▶ _Exercise prompt_: Each line from the one containing "6.11, p = 0.021)" onward, through the end of the entries, is to be transcribed exactly; nothing else is to be included.

▶ _Records for the task_:
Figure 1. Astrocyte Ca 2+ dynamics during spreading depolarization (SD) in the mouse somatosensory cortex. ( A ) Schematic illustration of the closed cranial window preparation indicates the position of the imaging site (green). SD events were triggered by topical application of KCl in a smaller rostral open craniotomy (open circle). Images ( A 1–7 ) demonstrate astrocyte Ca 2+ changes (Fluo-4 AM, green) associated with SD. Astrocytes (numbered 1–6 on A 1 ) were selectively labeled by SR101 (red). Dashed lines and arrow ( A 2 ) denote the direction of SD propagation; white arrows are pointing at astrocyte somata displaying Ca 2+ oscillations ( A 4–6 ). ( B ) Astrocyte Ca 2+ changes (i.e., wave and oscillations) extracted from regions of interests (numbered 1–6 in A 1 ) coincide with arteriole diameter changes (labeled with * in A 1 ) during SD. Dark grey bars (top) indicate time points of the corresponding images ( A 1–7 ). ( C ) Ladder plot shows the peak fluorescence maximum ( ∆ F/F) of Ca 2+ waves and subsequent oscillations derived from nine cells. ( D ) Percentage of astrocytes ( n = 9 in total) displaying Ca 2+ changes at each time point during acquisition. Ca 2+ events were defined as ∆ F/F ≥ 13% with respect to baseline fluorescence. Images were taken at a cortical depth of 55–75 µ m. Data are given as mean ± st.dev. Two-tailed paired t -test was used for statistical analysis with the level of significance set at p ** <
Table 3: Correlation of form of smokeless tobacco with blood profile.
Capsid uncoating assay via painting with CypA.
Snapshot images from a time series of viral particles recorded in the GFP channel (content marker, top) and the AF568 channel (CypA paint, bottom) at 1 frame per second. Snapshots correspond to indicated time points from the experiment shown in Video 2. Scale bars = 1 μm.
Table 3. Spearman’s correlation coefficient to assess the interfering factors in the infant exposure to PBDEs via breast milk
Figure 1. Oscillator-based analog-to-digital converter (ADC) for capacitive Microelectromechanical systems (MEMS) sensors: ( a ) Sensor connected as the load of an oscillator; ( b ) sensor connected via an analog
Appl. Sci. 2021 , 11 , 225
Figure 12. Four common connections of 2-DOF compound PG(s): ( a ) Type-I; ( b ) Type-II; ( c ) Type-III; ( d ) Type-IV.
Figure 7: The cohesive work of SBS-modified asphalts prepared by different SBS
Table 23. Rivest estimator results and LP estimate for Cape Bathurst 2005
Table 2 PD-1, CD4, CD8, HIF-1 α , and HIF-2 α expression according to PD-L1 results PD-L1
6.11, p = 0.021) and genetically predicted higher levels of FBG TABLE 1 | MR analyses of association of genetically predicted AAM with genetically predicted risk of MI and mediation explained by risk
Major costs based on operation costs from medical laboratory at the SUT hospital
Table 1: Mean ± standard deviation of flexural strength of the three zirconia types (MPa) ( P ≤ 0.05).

▶ _Output of the task_:
6.11, p = 0.021) and genetically predicted higher levels of FBG TABLE 1 | MR analyses of association of genetically predicted AAM with genetically predicted risk of MI and mediation explained by risk
Major costs based on operation costs from medical laboratory at the SUT hospital
Table 1: Mean ± standard deviation of flexural strength of the three zirconia types (MPa) ( P ≤ 0.05).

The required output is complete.